**WORK ORDER**
Your reply should hold exactly the lines from the one that contains "Buddhism begins where science" through the end of the data. Repeat them word for word.

Saved data entries
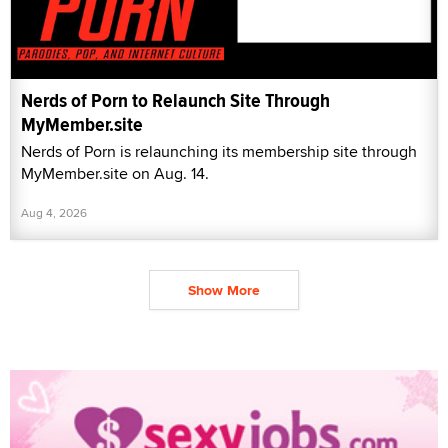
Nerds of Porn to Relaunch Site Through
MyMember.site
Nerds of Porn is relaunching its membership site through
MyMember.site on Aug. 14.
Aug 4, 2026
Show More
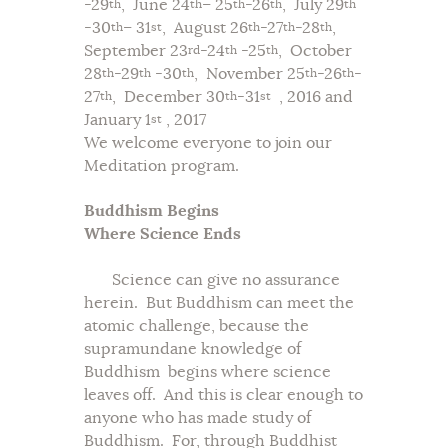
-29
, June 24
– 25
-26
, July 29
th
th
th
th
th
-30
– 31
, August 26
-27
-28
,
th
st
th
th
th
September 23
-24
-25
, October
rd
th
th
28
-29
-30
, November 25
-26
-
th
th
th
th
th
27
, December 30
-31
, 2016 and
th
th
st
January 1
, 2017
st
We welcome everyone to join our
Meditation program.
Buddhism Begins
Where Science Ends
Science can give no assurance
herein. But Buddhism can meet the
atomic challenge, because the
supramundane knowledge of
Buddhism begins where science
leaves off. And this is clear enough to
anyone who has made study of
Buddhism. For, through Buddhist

**REPLY**
Buddhism begins where science
leaves off. And this is clear enough to
anyone who has made study of
Buddhism. For, through Buddhist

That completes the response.